You know, if the Jackets are going to the sin bin anyway, and if they’re going to lose no matter what, they might as well put enforcers like Shelly to work. Boorgaard especially needs a dose of humble pie. Chickening out of a scrap with Shelly, then skating far away from the C-bus bench and turning and taunting them is just pathetic.
“As long as Kowal’s the ref, I can do what I please.”
The icing on the cake was the OT goal given to the Wild. In case you’re just catching up: Minnesota center Wes Walz charged the net, a puck came flying in, got caught in his pants (we think!), and he skated across the goal line. The red light went off, but the goal was quickly, and correctly, waved off. (It’s against the rules to advance the puck across the goal line in your pants. This is what I call the “David-Copperfield-doesn’t-play-NHL-hockey” rule.) Furthermore, video replays simply showed the puck disappear. I mean, it simply disappeared. There was no way to know where the puck was, if it crossed the line, etc.
Now remember, you can’t wave a goal off and then have it count later. Especially when there is no conclusive evidence to the contrary. Especially especially if a player carries it across the goal line in his equipment.

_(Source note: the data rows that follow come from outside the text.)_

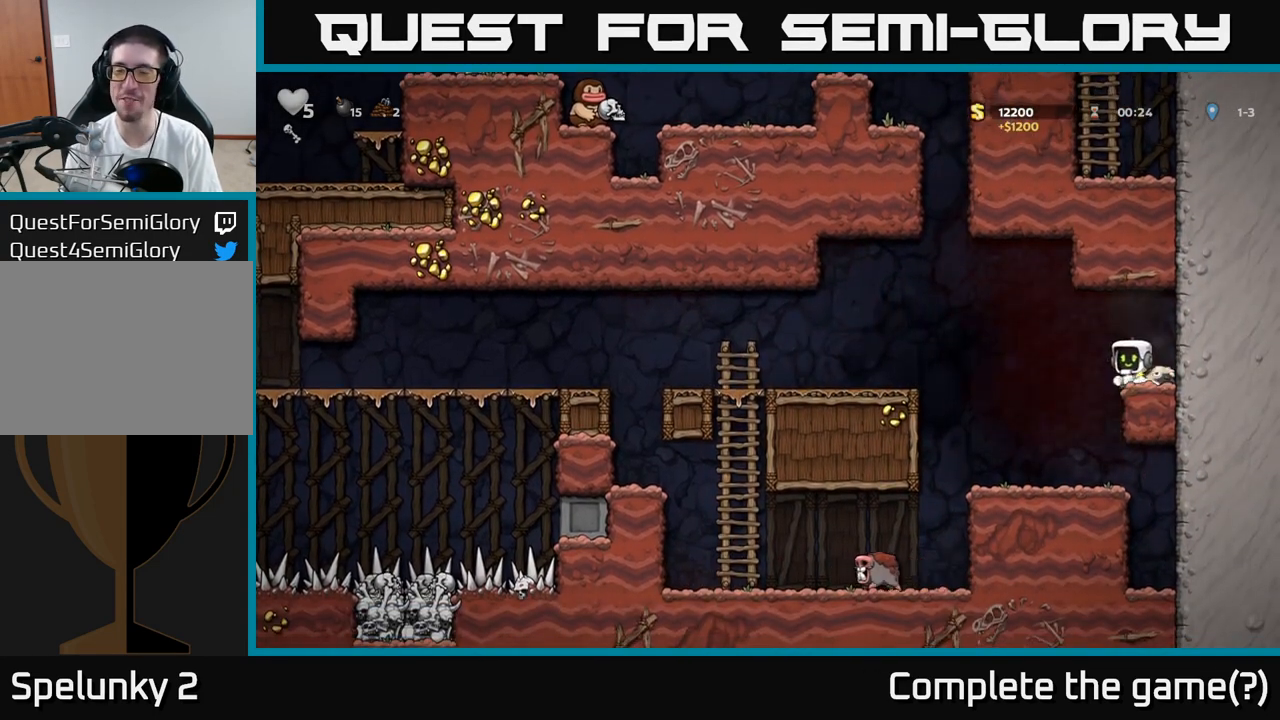
{"dt_ms": 500, "buttons": [], "events": []}
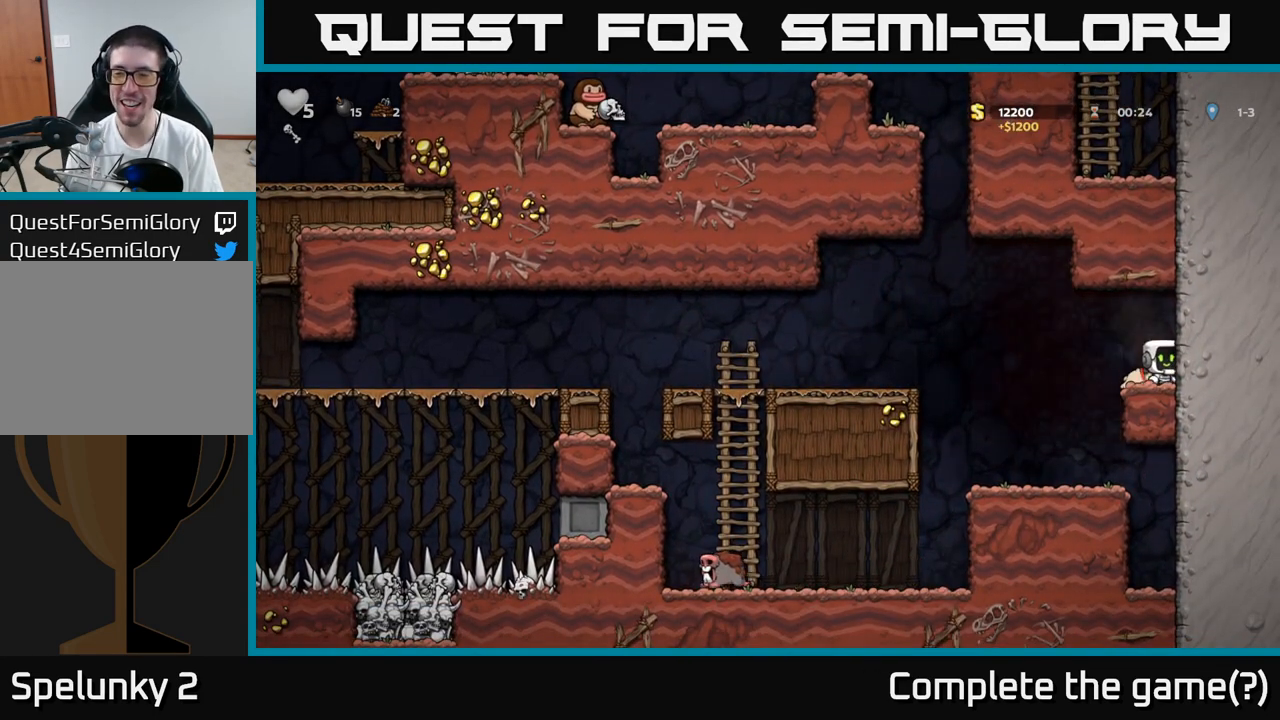
{"dt_ms": 500, "buttons": ["A"], "events": [[217, "A", "down"]]}
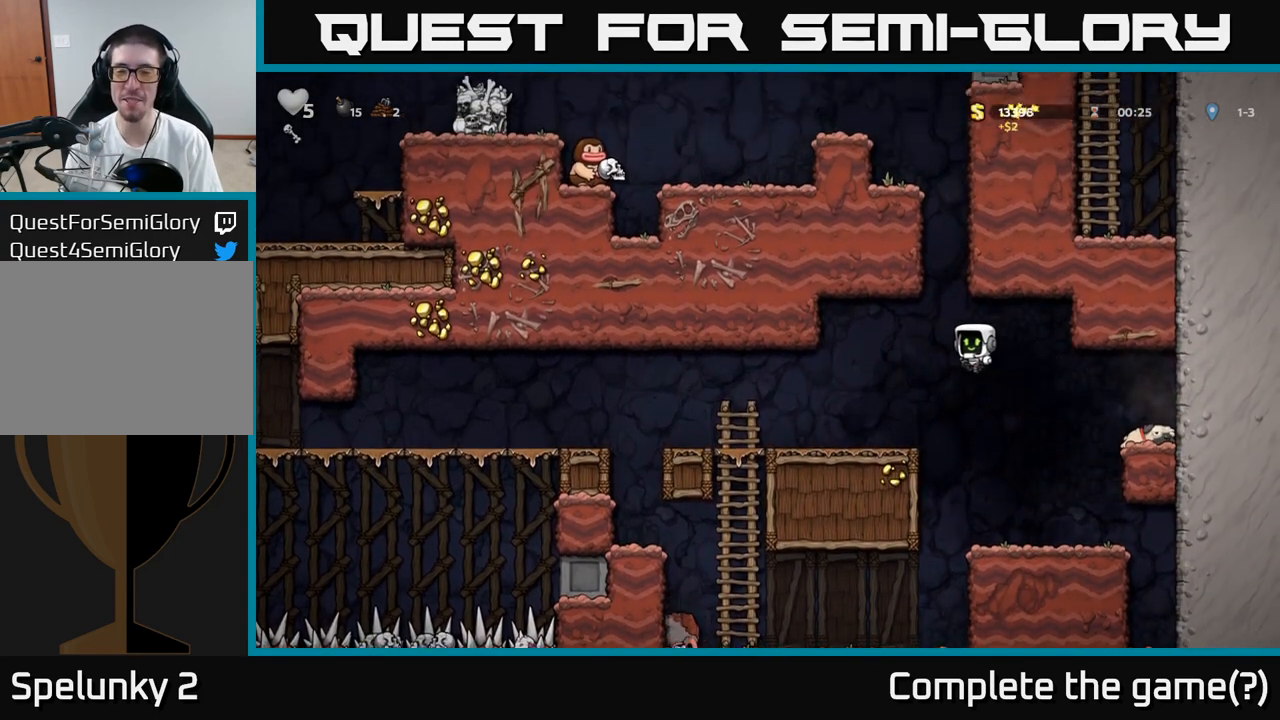
{"dt_ms": 500, "buttons": [], "events": [[17, "A", "up"]]}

Think that mattered to Toronto? Nope. After a ten minute conversation with the war room, when Kowal no doubt chatted about his desire to give the Wild two points, or his “stupid” contact lens prescription, or his hatred of the Jackets, Toronto agreed to let him give the Wild the goal anyway.
Again, the Jackets are battling for that eighth seed. Every point counts. I suppose this is righteous indignation for a team that just can’t catch a break.
Silver-lining wise (I guess I always have something positive to say), Zherdev showed more improvement tonight than we’ve seen from him in the past month. Nash again continues to make PKs a dangerous time for the opposition. If the Jackets aren’t going to the playoffs, lets hope they make the west central miserable for everyone in the meantime.